Lines before the one containing "Judge the height" are left out; copy that line and every later line through the end of the data exactly.

Stored data

Segment Open

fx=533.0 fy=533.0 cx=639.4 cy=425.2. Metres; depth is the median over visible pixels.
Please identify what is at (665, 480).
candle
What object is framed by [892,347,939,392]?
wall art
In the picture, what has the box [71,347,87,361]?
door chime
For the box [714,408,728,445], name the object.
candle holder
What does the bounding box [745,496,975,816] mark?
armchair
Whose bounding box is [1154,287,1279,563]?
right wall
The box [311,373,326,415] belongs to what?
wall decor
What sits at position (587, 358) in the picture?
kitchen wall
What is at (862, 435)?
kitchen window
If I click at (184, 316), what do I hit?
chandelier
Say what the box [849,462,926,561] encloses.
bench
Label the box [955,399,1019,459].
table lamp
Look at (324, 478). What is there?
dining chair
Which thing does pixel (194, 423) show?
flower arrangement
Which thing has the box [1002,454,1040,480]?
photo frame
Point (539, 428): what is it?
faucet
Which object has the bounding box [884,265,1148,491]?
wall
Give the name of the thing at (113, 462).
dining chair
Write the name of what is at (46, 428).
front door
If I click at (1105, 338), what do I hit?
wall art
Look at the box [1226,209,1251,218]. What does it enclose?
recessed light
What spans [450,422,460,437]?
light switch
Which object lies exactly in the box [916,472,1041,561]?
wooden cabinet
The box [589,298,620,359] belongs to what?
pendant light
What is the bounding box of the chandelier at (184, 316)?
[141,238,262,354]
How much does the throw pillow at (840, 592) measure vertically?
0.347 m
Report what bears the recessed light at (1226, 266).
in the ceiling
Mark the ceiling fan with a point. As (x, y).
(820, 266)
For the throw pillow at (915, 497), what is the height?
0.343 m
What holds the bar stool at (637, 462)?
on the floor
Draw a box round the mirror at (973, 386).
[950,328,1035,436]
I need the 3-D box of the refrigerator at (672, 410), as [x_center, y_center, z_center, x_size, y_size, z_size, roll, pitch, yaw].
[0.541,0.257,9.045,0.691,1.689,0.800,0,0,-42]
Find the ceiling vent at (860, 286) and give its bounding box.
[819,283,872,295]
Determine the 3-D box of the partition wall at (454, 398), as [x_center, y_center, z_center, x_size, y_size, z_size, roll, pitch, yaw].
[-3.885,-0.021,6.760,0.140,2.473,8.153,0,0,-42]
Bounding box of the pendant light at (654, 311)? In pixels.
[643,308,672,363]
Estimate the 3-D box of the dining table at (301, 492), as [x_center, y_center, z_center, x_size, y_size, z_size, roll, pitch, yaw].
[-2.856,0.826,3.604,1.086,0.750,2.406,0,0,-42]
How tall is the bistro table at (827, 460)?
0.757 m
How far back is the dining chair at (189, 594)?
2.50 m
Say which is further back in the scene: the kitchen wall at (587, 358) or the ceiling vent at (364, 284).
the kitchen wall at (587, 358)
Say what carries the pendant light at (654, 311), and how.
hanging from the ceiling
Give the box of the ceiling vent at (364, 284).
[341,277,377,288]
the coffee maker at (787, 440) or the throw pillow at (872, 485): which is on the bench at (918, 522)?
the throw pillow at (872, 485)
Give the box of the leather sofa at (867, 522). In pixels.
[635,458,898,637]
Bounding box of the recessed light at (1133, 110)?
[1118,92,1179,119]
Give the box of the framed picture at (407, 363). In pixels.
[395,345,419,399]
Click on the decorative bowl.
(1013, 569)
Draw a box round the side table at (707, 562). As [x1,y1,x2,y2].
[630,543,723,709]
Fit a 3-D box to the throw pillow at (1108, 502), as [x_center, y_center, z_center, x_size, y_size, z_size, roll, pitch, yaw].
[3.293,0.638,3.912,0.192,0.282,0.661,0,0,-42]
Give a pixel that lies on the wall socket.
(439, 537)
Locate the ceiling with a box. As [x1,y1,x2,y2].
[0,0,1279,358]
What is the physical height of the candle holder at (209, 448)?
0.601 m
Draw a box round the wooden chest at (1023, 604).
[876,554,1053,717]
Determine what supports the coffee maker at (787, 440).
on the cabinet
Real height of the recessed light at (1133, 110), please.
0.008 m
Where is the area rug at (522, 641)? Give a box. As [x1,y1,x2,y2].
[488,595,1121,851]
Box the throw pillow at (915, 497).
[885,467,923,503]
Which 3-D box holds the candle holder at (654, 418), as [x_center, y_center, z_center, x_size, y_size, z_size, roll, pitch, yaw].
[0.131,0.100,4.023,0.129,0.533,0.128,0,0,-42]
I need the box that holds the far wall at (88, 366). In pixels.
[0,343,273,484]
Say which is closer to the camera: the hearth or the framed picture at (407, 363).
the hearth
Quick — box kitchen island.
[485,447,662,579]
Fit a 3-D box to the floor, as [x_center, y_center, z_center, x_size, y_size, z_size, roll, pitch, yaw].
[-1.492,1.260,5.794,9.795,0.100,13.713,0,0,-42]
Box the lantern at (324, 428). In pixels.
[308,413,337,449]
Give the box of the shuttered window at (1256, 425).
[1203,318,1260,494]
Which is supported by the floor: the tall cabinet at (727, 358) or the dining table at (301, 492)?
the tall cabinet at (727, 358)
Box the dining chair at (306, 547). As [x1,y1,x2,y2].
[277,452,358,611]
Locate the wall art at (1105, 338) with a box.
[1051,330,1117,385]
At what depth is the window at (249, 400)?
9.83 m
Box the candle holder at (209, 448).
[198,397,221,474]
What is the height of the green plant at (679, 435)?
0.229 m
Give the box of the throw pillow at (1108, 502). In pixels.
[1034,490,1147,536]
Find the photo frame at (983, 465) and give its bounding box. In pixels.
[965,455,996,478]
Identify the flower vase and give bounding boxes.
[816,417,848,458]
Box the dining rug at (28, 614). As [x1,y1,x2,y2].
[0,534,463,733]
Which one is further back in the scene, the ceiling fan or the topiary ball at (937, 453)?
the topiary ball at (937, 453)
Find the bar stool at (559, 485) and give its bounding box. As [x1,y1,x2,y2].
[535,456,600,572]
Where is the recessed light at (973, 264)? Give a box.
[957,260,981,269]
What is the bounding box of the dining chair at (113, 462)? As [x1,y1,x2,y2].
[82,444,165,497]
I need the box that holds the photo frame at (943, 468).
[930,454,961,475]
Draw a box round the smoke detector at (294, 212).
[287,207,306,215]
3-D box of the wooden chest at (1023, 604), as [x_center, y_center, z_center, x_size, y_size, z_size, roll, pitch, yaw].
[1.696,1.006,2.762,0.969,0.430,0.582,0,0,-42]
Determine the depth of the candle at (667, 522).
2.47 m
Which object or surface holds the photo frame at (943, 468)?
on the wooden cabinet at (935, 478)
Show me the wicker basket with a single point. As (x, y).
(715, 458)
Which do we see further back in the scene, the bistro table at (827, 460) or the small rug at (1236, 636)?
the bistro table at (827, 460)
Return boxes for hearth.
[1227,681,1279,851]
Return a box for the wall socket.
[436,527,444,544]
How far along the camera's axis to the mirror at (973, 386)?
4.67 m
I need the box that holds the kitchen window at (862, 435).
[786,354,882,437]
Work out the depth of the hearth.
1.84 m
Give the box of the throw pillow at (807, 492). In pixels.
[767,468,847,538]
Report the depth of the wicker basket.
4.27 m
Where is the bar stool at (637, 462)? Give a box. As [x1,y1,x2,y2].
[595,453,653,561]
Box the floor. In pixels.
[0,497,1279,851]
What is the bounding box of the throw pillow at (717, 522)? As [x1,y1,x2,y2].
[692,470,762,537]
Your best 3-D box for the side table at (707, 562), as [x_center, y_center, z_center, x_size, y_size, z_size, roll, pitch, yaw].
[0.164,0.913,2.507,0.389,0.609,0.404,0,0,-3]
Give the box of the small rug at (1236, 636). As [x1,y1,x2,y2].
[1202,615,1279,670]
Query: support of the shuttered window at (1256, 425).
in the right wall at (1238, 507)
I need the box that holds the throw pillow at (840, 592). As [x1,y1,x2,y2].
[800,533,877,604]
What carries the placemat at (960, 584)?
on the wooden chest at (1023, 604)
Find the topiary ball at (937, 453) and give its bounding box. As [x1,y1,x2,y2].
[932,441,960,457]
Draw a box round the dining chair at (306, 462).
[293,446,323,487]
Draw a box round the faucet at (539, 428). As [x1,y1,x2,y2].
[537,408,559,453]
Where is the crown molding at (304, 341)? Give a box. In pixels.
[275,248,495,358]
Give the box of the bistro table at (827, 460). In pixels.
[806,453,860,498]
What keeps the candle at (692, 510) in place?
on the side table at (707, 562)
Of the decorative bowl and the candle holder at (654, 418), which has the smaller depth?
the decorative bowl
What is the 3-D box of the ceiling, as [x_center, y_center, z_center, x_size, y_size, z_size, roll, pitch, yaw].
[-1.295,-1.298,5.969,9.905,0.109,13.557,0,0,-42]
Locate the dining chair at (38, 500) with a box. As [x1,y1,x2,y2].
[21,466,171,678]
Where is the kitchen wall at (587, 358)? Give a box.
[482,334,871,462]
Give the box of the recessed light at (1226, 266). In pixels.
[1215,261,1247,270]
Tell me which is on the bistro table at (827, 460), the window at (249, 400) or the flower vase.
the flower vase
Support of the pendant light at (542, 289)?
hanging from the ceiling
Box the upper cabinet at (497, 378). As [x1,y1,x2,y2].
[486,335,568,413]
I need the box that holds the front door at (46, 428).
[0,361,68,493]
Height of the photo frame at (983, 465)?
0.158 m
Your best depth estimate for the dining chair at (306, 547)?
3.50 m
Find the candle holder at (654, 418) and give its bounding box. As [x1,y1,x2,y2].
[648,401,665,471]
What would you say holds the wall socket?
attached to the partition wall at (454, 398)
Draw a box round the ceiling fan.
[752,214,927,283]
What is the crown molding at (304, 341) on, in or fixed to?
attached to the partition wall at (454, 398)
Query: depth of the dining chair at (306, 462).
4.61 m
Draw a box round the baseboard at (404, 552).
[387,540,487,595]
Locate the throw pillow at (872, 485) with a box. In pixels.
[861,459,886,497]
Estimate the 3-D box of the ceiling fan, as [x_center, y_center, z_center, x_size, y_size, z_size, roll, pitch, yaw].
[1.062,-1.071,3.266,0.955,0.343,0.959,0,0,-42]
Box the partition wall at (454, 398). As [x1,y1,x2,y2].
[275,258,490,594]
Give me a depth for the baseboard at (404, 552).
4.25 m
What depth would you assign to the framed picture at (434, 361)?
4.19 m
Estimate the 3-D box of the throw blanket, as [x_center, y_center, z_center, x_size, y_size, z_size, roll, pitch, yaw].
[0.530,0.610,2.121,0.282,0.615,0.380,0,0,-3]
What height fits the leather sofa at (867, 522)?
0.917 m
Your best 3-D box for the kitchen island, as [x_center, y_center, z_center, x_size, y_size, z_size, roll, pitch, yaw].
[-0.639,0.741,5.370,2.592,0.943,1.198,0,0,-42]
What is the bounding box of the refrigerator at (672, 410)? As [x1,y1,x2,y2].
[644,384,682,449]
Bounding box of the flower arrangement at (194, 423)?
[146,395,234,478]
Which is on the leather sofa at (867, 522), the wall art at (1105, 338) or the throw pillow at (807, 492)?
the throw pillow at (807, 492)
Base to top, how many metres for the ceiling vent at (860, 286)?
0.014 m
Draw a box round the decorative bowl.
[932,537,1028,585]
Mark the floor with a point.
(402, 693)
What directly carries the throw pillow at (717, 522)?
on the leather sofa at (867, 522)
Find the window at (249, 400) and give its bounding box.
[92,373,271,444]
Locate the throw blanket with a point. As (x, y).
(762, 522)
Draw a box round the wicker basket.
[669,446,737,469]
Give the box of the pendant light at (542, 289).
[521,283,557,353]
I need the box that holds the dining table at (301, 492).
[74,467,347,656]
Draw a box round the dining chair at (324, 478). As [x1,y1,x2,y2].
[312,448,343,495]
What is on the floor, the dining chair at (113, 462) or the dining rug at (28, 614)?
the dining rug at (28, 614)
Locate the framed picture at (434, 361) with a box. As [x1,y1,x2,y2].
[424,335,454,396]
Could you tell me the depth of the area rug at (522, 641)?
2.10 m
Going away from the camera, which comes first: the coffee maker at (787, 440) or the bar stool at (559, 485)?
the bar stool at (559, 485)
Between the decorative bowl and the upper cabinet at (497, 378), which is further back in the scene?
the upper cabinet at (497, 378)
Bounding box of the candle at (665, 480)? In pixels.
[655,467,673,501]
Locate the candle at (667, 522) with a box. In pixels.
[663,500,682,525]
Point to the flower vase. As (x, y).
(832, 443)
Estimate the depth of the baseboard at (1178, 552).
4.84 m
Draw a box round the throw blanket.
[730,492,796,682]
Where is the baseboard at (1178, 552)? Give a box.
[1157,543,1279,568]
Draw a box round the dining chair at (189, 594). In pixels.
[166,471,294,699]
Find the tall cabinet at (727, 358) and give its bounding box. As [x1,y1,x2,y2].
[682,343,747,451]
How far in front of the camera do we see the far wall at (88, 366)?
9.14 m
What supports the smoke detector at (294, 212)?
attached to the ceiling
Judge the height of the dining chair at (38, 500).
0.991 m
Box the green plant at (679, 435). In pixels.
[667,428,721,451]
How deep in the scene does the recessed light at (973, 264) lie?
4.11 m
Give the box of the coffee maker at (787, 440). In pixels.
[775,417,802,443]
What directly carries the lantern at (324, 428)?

Segment Closed

ANSWER SPACE ▸
Judge the height of the dining chair at (38, 500).
0.991 m
Box the green plant at (679, 435). In pixels.
[667,428,721,451]
How deep in the scene does the recessed light at (973, 264) lie?
4.11 m
Give the box of the coffee maker at (787, 440). In pixels.
[775,417,802,443]
What directly carries the lantern at (324, 428)?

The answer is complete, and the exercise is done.